An important starting point is that I budget monthly and the money that I make, say, this month, is not used until next month. I sit down on roughly the 1st of each month, go over my spending from the previous month, and then budget out my expenses for the upcoming month. After that I use the EEBA mobile application to keep track of expenses on a daily basis (whenever I buy something I record it).

Throughout the month I am recording my transactions in EEBA in different "envelopes" or categories such as gas, groceries, etc. At the 1st of a new month I cross-check the bank transactions and EEBA transactions from the previous month and adjust everything in EEBA as necessary (for example, if I forgot to record something I'll add it in to EEBA). After that EEBA lets me see how much I spent in each category and put it all in my spreadsheet, which I'll introduce next.

The main columns of my Excel sheet are "Future Budget", "To Date", and "Income". Sheets that I use but you might not want to use are "Savings" and a sheet with all of my downloaded EEBA transactions I use to crosscheck my recorded EEBA transactions with what the bank says I did. In the "To Date" column is where I'd put the expenses by category that I just determined from EEBA. In this sheet I also have how much I budgeted for that month so I can easily compare, and I have a few formulas doing averages and whatnot for me.

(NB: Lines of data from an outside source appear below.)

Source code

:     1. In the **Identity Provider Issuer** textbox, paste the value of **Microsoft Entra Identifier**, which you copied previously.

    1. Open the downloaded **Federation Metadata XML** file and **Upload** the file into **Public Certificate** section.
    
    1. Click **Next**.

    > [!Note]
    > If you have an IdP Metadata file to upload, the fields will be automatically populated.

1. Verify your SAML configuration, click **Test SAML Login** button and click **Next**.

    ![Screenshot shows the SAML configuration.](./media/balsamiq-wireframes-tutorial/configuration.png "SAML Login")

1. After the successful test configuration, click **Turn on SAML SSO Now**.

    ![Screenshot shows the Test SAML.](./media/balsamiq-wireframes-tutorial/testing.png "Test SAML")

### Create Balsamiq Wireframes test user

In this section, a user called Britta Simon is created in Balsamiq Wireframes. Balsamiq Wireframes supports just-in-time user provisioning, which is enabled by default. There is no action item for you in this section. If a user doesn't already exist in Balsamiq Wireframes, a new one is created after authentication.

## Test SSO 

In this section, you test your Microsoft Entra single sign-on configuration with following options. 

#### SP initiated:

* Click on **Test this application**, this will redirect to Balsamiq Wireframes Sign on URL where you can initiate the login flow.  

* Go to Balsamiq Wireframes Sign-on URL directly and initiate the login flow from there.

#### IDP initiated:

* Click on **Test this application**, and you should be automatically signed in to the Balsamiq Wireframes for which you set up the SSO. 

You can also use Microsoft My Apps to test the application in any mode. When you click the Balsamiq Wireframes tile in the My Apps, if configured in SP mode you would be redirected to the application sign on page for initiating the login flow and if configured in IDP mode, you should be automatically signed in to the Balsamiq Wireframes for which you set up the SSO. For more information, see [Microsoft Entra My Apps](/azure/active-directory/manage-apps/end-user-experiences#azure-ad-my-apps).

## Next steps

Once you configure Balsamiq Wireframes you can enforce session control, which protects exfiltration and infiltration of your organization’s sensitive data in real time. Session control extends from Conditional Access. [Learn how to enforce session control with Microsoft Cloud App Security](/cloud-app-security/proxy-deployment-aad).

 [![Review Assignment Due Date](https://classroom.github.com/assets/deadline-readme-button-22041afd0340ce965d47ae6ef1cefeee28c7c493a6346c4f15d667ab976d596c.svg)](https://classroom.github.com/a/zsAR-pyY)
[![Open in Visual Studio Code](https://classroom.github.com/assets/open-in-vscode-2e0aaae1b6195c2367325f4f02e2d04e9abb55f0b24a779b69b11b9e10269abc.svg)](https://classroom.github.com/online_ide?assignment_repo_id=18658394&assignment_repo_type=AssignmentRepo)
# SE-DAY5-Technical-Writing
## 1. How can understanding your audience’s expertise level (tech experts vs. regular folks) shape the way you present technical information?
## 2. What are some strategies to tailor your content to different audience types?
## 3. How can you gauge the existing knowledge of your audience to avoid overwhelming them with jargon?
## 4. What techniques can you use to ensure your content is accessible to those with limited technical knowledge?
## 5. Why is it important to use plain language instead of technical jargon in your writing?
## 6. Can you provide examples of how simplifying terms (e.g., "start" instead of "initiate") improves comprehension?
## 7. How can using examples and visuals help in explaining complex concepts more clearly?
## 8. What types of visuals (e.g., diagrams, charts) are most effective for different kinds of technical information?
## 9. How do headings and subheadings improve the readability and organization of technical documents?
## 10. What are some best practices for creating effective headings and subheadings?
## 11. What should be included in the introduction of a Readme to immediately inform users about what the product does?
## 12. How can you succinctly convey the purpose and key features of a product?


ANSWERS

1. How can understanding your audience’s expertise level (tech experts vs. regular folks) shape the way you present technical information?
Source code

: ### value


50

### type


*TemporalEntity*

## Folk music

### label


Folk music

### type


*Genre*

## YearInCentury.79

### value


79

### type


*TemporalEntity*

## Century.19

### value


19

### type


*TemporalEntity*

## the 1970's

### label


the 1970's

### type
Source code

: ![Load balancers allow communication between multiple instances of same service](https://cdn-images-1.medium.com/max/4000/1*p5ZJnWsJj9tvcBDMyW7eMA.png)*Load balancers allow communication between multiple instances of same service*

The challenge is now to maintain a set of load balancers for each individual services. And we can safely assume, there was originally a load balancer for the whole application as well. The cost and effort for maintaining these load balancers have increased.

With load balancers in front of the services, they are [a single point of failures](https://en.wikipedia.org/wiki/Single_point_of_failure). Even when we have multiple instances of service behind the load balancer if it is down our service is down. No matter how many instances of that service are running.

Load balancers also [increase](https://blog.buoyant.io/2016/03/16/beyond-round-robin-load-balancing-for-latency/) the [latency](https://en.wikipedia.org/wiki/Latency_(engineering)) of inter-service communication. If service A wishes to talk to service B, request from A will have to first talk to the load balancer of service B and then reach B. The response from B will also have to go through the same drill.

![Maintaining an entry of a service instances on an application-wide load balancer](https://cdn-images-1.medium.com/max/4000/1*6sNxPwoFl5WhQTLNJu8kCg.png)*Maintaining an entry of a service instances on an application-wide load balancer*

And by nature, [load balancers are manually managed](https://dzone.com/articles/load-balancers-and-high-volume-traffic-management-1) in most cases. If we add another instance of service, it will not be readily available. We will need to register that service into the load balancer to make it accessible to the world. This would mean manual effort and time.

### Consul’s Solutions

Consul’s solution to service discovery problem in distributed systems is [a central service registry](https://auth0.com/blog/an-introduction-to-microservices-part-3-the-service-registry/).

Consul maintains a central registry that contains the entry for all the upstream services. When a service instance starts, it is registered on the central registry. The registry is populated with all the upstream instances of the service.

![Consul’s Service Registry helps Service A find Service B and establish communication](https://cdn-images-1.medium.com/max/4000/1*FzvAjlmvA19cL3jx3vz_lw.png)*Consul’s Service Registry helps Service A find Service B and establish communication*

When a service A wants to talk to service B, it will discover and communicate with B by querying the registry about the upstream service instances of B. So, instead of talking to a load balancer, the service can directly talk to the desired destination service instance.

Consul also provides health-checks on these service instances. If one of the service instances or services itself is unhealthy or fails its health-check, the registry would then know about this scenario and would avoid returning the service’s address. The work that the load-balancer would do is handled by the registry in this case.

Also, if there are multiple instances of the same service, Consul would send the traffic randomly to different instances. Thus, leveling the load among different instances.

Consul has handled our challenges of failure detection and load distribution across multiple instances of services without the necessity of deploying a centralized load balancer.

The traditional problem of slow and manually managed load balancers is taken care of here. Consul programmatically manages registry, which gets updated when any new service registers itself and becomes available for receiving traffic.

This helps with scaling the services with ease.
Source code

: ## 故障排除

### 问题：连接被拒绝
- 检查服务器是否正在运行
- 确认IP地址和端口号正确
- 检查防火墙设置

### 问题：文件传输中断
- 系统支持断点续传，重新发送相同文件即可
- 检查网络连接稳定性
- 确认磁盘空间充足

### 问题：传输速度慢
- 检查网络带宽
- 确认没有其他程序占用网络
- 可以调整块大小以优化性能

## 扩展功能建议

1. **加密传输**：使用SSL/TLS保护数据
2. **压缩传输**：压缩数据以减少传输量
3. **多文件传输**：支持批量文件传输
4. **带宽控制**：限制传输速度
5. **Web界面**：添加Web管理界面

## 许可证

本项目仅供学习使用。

After I'm done with the retrospective stuff I budget for the upcoming month. I essentially determine how much I have in my checking account and in cash and subtract from that any debts I owe (credit card charges I owe from the previous month, any checks I've written that haven't been cashed yet, etc). I'll also add anything that I expect to receive soon (maybe my friend owes me $100 and I'm getting this tomorrow). I take this "money on hand" number (this should roughly match my previous month's income, which I recoreded on the "Income" sheet) and plug it into my "Future Budget" sheet where I have my expected expenses for the next 4-6 months laid out with some simple formulas that allow me to adjust expense categories to make everything balance. This is rough, but it gives me a good guide. I'm paying more attention to the upcoming couple of months than anything. After I figure out what my budget will be for the upcoming month (usually pretty similar each month aside from larger expenses for trips or big ticket items) I set my limits in EEBA, pay off my credit card, and don't open the sheet for another month.

The "Savings" sheet I tie into "Future Budget" to see how long I can live off of savings (which is always important to know when being a poor student). There are some formulas tying everything together.

Anyway, as others upthread, let me know if you want a copy of my actual sheet.